▸ **Data supplied**

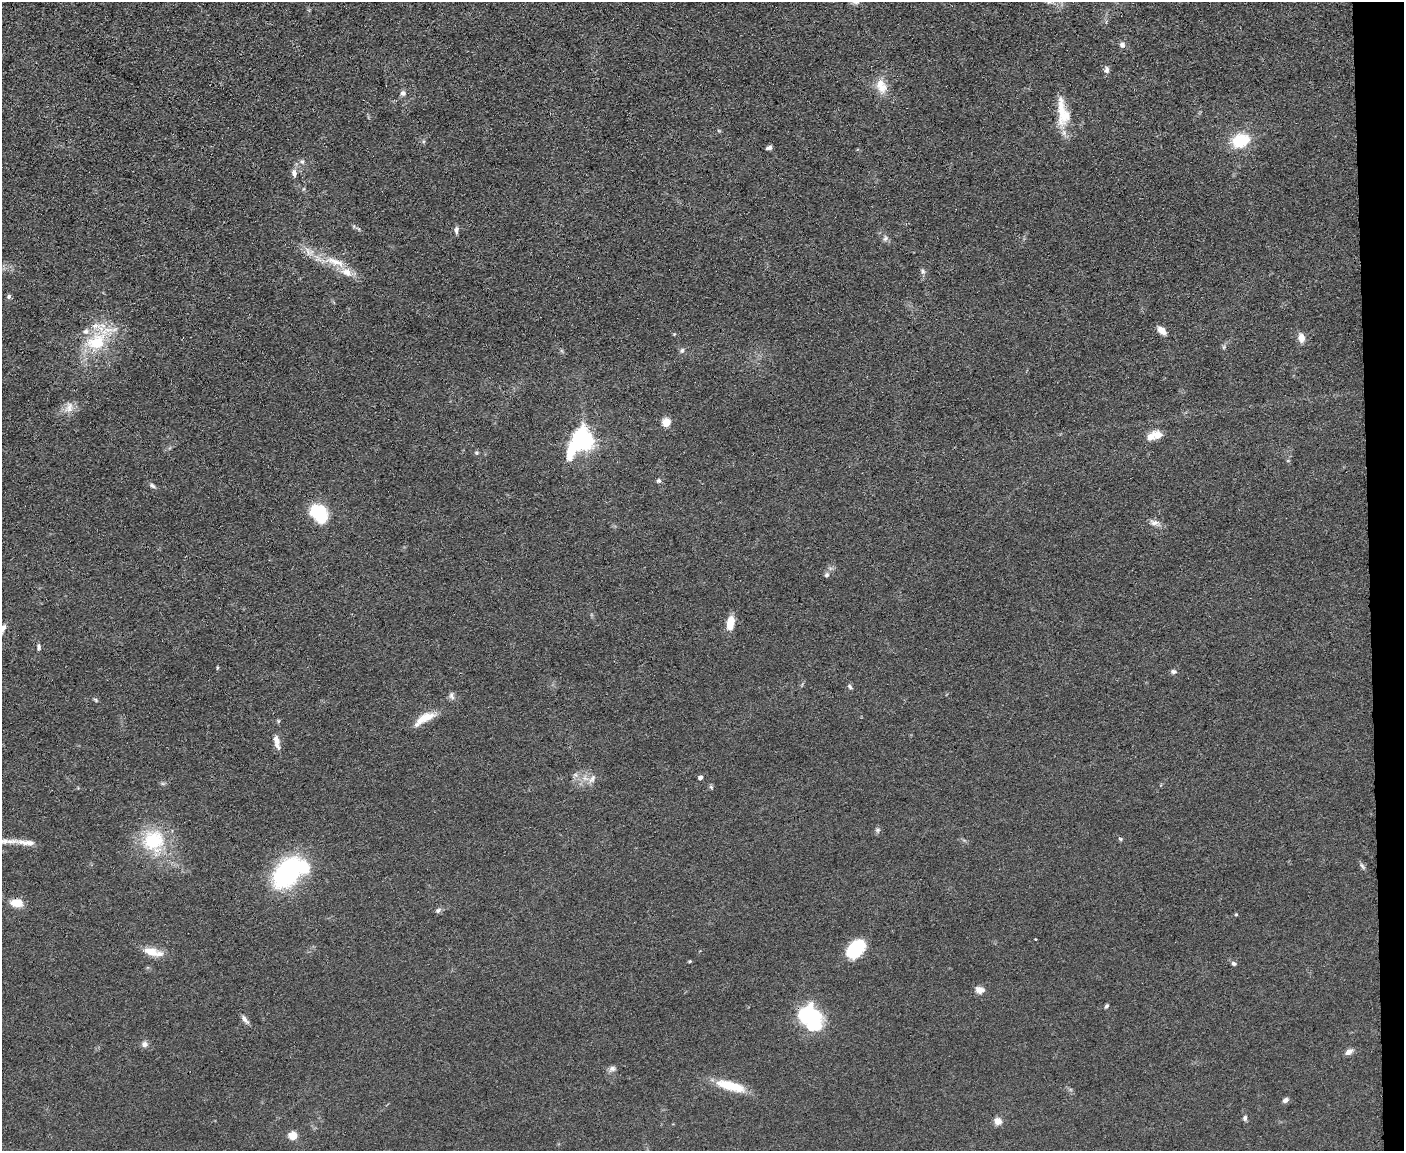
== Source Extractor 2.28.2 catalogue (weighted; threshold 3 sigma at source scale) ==
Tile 9 of 3 x 4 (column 3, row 3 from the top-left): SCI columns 2936-4337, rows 1151-2299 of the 4573 x 4596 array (HDU 1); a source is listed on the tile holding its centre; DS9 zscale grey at full resolution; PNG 1406 x 1153 px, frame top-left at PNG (2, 2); no overlay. Shown black and unused: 2% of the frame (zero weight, under 3 of 4 exposures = <1% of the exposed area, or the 3 px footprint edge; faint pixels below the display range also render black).
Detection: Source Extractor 2.28.2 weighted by HDU 2 'WHT'; one run over the whole footprint, this tile lists its part. Background 0.0719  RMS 0.007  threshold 0.0314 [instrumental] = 3 sigma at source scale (4.5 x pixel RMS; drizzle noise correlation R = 1.50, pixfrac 1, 0.05/0.05 arcsec/px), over >= 5 px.
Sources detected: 81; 2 inside a brighter object's white glare — not listed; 5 inside a brighter listed object's ellipse — not listed separately; the other 74 listed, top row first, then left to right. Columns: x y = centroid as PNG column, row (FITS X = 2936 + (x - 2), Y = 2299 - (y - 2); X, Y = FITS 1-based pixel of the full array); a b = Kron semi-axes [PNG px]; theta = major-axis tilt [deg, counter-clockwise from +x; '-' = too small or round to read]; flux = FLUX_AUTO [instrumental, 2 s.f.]
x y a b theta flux
856 2 9 8 - 2.4
1122 45 7 7 - 2.8
1106 70 9 7 85 2.7
881 86 22 14 -71 12
403 93 8 8 - 2.5
1065 115 31 18 71 18
719 131 6 3 -19 0.71
423 141 6 4 90 1
1240 141 20 15 19 27
769 148 6 4 16 2
302 161 7 6 - 1.8
294 173 8 6 -87 3.9
358 228 6 4 -20 1.1
456 230 9 6 86 2.7
885 238 10 6 47 2.1
335 262 37 11 -21 18
923 271 8 6 -65 1.8
9 296 6 6 - 1.8
1162 331 10 6 -43 7
674 334 5 3 - 0.63
1301 338 11 7 -79 5.8
96 342 35 25 33 40
1224 347 6 4 89 1.2
682 350 7 5 73 1.7
69 408 17 11 71 6.6
666 422 5 5 - 20
1155 435 19 10 18 8.3
584 442 12 9 37 330
476 453 6 4 -29 1
659 481 6 6 - 1.5
152 486 9 5 -31 1.9
320 513 12 10 -46 69
1154 522 13 8 -15 3.9
827 575 7 6 - 1.9
730 623 14 7 82 13
2 629 13 5 62 3.5
39 647 8 5 -84 1.6
217 668 6 3 72 0.71
1173 671 7 6 - 1.9
850 687 7 4 -46 1.4
451 696 11 6 -76 2.5
96 700 7 3 -36 1
425 718 28 9 30 14
278 721 6 4 72 0.92
277 742 20 7 -76 5.7
700 777 5 4 - 2.7
592 779 14 7 57 4.3
711 787 7 4 -46 1.1
877 830 7 6 - 1.7
1120 839 6 5 - 1
11 841 42 6 1 10
153 841 33 31 -81 44
1362 866 10 5 -56 1.8
287 873 28 18 52 120
17 903 10 7 -5 16
438 910 8 6 20 2.1
1236 914 4 4 - 0.69
1035 940 3 3 - 1.4
855 949 19 13 44 38
152 952 27 10 -15 11
690 961 4 3 - 0.82
1234 964 8 5 -32 1.6
980 990 12 8 -11 4.5
1106 1006 6 4 56 1.4
807 1014 22 15 -14 61
245 1019 14 5 -51 3
145 1044 8 8 - 3
1349 1052 10 6 29 3.5
612 1069 10 7 17 2.7
731 1086 37 11 -15 21
1285 1100 8 6 31 2.4
1245 1118 7 6 - 1.8
998 1121 8 8 - 5.7
293 1135 5 5 - 20
Overlapping masked pixels (flux is a lower limit): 1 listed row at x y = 807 1014
Isophote crosses this tile's border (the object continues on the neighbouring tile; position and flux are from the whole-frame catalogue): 3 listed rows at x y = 856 2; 2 629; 11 841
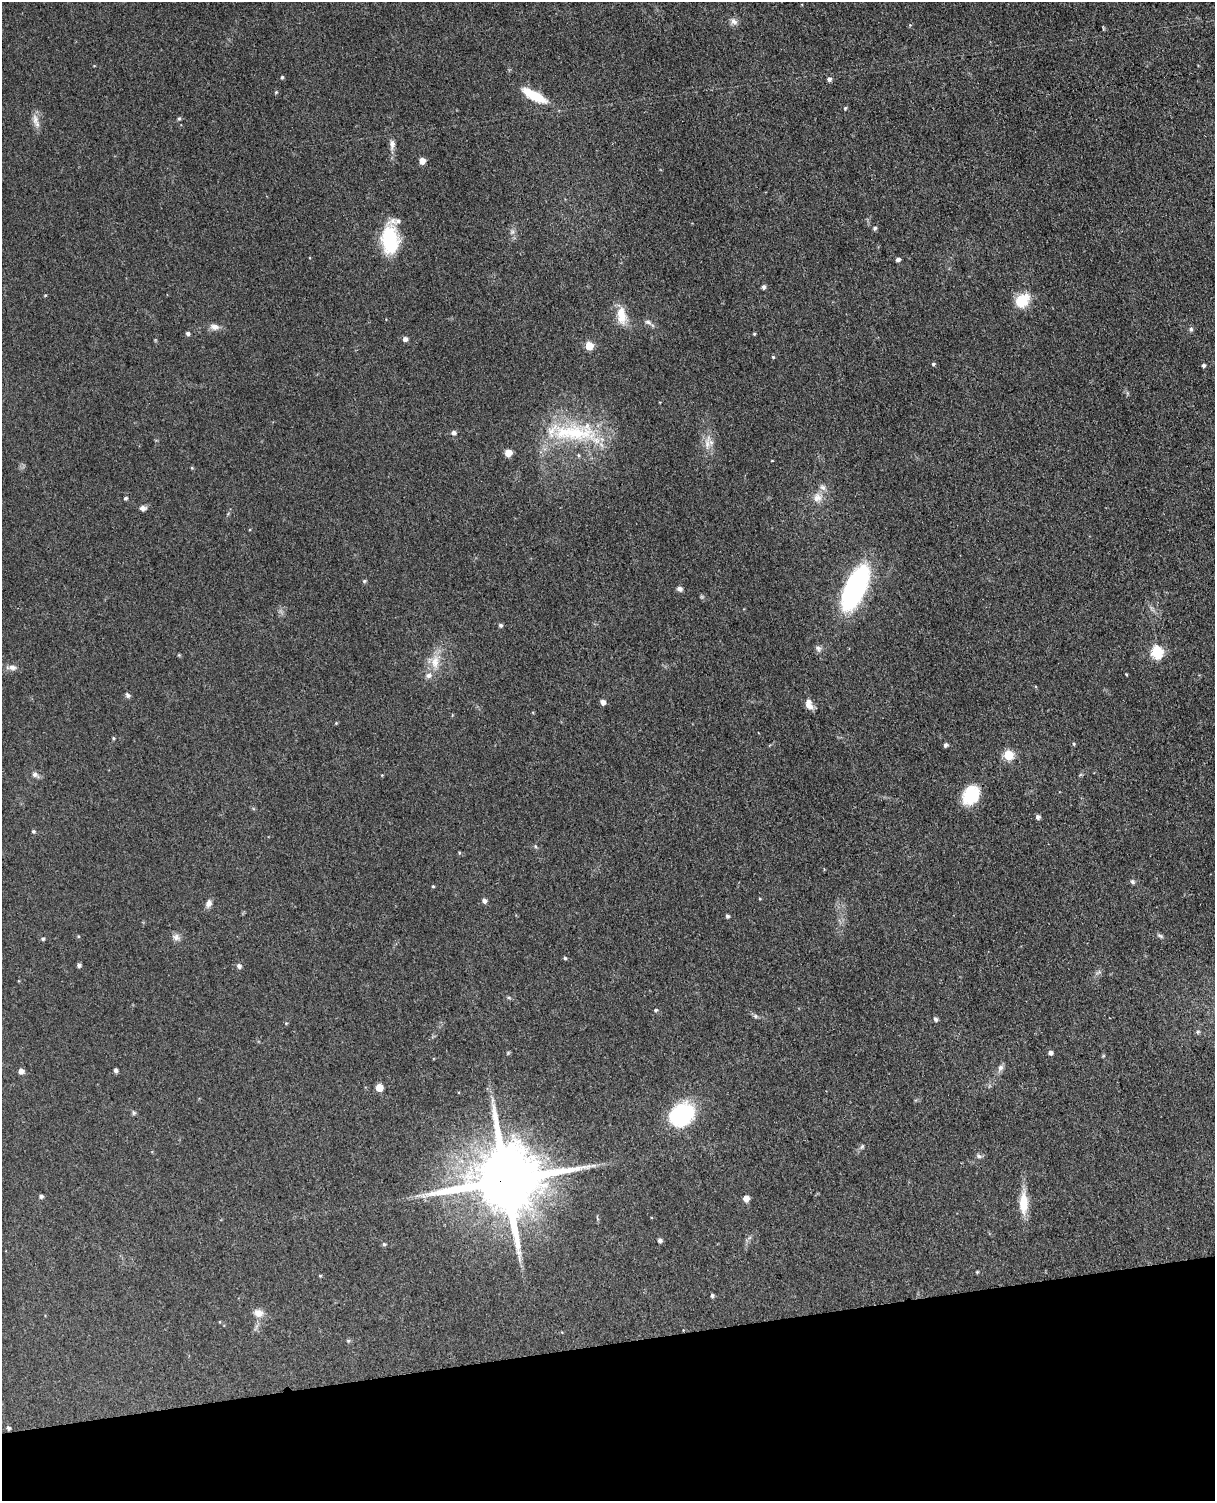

▸ **Task goal**
Lay out every line of the data above as a Markdown table with two columns, Row for the line number and Line for the text, skipping blank lines and leaving out the pictures.

▸ **Output of the exercise**
| Row | Line |
|---|---|
| 1 | == Source Extractor 2.28.2 catalogue (weighted; threshold 3 sigma at source scale) == |
| 2 | Tile 9 of 3 x 4 (column 3, row 3 from the top-left): SCI columns 2936-4337, rows 1151-2299 of the 4573 x 4596 array (HDU 1); a source is listed on the tile holding its centre; DS9 zscale grey at full resolution; PNG 1406 x 1153 px, frame top-left at PNG (2, 2); no overlay. Shown black and unused: 2% of the frame (zero weight, under 3 of 4 exposures = <1% of the exposed area, or the 3 px footprint edge; faint pixels below the display range also render black). |
| 3 | Detection: Source Extractor 2.28.2 weighted by HDU 2 'WHT'; one run over the whole footprint, this tile lists its part. Background 0.0719  RMS 0.007  threshold 0.0314 [instrumental] = 3 sigma at source scale (4.5 x pixel RMS; drizzle noise correlation R = 1.50, pixfrac 1, 0.05/0.05 arcsec/px), over >= 5 px. |
| 4 | Sources detected: 81; 2 inside a brighter object's white glare — not listed; 5 inside a brighter listed object's ellipse — not listed separately; the other 74 listed, top row first, then left to right. Columns: x y = centroid as PNG column, row (FITS X = 2936 + (x - 2), Y = 2299 - (y - 2); X, Y = FITS 1-based pixel of the full array); a b = Kron semi-axes [PNG px]; theta = major-axis tilt [deg, counter-clockwise from +x; '-' = too small or round to read]; flux = FLUX_AUTO [instrumental, 2 s.f.] |
| 5 | x y a b theta flux |
| 6 | 856 2 9 8 - 2.4 |
| 7 | 1122 45 7 7 - 2.8 |
| 8 | 1106 70 9 7 85 2.7 |
| 9 | 881 86 22 14 -71 12 |
| 10 | 403 93 8 8 - 2.5 |
| 11 | 1065 115 31 18 71 18 |
| 12 | 719 131 6 3 -19 0.71 |
| 13 | 423 141 6 4 90 1 |
| 14 | 1240 141 20 15 19 27 |
| 15 | 769 148 6 4 16 2 |
| 16 | 302 161 7 6 - 1.8 |
| 17 | 294 173 8 6 -87 3.9 |
| 18 | 358 228 6 4 -20 1.1 |
| 19 | 456 230 9 6 86 2.7 |
| 20 | 885 238 10 6 47 2.1 |
| 21 | 335 262 37 11 -21 18 |
| 22 | 923 271 8 6 -65 1.8 |
| 23 | 9 296 6 6 - 1.8 |
| 24 | 1162 331 10 6 -43 7 |
| 25 | 674 334 5 3 - 0.63 |
| 26 | 1301 338 11 7 -79 5.8 |
| 27 | 96 342 35 25 33 40 |
| 28 | 1224 347 6 4 89 1.2 |
| 29 | 682 350 7 5 73 1.7 |
| 30 | 69 408 17 11 71 6.6 |
| 31 | 666 422 5 5 - 20 |
| 32 | 1155 435 19 10 18 8.3 |
| 33 | 584 442 12 9 37 330 |
| 34 | 476 453 6 4 -29 1 |
| 35 | 659 481 6 6 - 1.5 |
| 36 | 152 486 9 5 -31 1.9 |
| 37 | 320 513 12 10 -46 69 |
| 38 | 1154 522 13 8 -15 3.9 |
| 39 | 827 575 7 6 - 1.9 |
| 40 | 730 623 14 7 82 13 |
| 41 | 2 629 13 5 62 3.5 |
| 42 | 39 647 8 5 -84 1.6 |
| 43 | 217 668 6 3 72 0.71 |
| 44 | 1173 671 7 6 - 1.9 |
| 45 | 850 687 7 4 -46 1.4 |
| 46 | 451 696 11 6 -76 2.5 |
| 47 | 96 700 7 3 -36 1 |
| 48 | 425 718 28 9 30 14 |
| 49 | 278 721 6 4 72 0.92 |
| 50 | 277 742 20 7 -76 5.7 |
| 51 | 700 777 5 4 - 2.7 |
| 52 | 592 779 14 7 57 4.3 |
| 53 | 711 787 7 4 -46 1.1 |
| 54 | 877 830 7 6 - 1.7 |
| 55 | 1120 839 6 5 - 1 |
| 56 | 11 841 42 6 1 10 |
| 57 | 153 841 33 31 -81 44 |
| 58 | 1362 866 10 5 -56 1.8 |
| 59 | 287 873 28 18 52 120 |
| 60 | 17 903 10 7 -5 16 |
| 61 | 438 910 8 6 20 2.1 |
| 62 | 1236 914 4 4 - 0.69 |
| 63 | 1035 940 3 3 - 1.4 |
| 64 | 855 949 19 13 44 38 |
| 65 | 152 952 27 10 -15 11 |
| 66 | 690 961 4 3 - 0.82 |
| 67 | 1234 964 8 5 -32 1.6 |
| 68 | 980 990 12 8 -11 4.5 |
| 69 | 1106 1006 6 4 56 1.4 |
| 70 | 807 1014 22 15 -14 61 |
| 71 | 245 1019 14 5 -51 3 |
| 72 | 145 1044 8 8 - 3 |
| 73 | 1349 1052 10 6 29 3.5 |
| 74 | 612 1069 10 7 17 2.7 |
| 75 | 731 1086 37 11 -15 21 |
| 76 | 1285 1100 8 6 31 2.4 |
| 77 | 1245 1118 7 6 - 1.8 |
| 78 | 998 1121 8 8 - 5.7 |
| 79 | 293 1135 5 5 - 20 |
| 80 | Overlapping masked pixels (flux is a lower limit): 1 listed row at x y = 807 1014 |
| 81 | Isophote crosses this tile's border (the object continues on the neighbouring tile; position and flux are from the whole-frame catalogue): 3 listed rows at x y = 856 2; 2 629; 11 841 |